The wine was as sweet and intense as winter itself, the winter of sugarplums and the concentrated essence of north. It brought warmth to my cheeks, and the feeling of Anna’s gaze upon me also made me burn.
“You have found it difficult interacting with your mother over the years, haven’t you?” she said.
“I have,” I confessed. “I always seem to fall short of her exacting standards, but I am stymied as to how to change that.”
one of these three characters is a poet, and i’m telling you, i would hate to read her poetry. incidentally, this author also writes YA, and i’m curious about what that reads like, but not curious enough to investigate it…yet.
part three is voiced by lucy, written as an account of events, whose dialogue is shaped as a play, complete with footnotes (hello to dfw again):
ANDERS: Old hat.

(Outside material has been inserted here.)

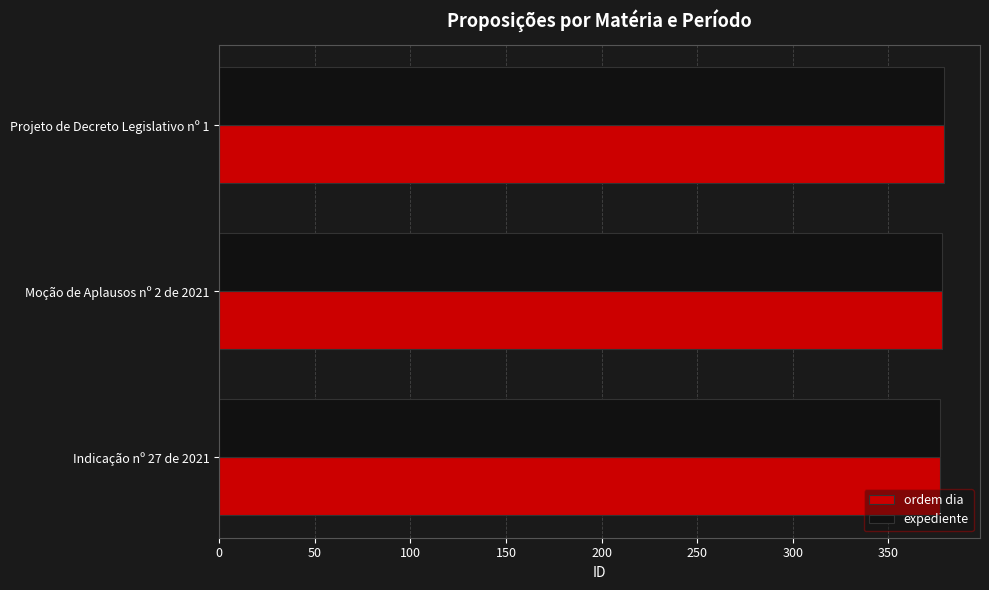

Is it true that ordem dia equals 187 at Moção de Aplausos nº 2 de 2021?

False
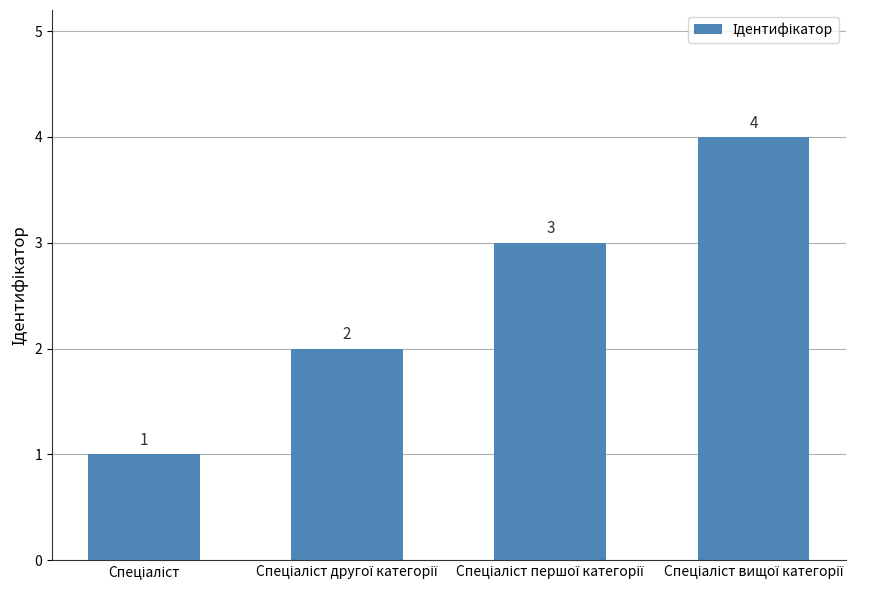

How many values are below 3?

2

Your standard role-playing game already relies on a grotesquely denatured sub-Shakespearean idiom.⁷
⁷ Anders actually talked like this.
that’s some pot-kettle quality scoffing, considering this is how lucy “talks:”
We slowed down only to tip more wine down our throats; I had decanted mine into a plastic sports drink bottle, so that a sympathetic officer might countenance the fiction of legality.
i think that’s enough to explain why i didn’t like this book.
take all of these complaints out of it, and there’s nothing much to discuss. there’s no drama, the ‘twist’ is utterly transparent because of the heavy-handed foreshadowing, and there’s just no story. it’s impossible to feel anything for characters that are so wooden and robotic. as much as i love megan abbott, i have no idea what she saw in this book that made her wanna blurb it:
“The Magic Circle is elegant, brutally smart, and utterly absorbing—The Secret History as directed by Whit Stillman.”
end of rant. i am grateful for the prezzie, jerri, and it WAS on my buy-for-me shelf, so it’s no one’s fault but my own, but this was a big old dud of a book.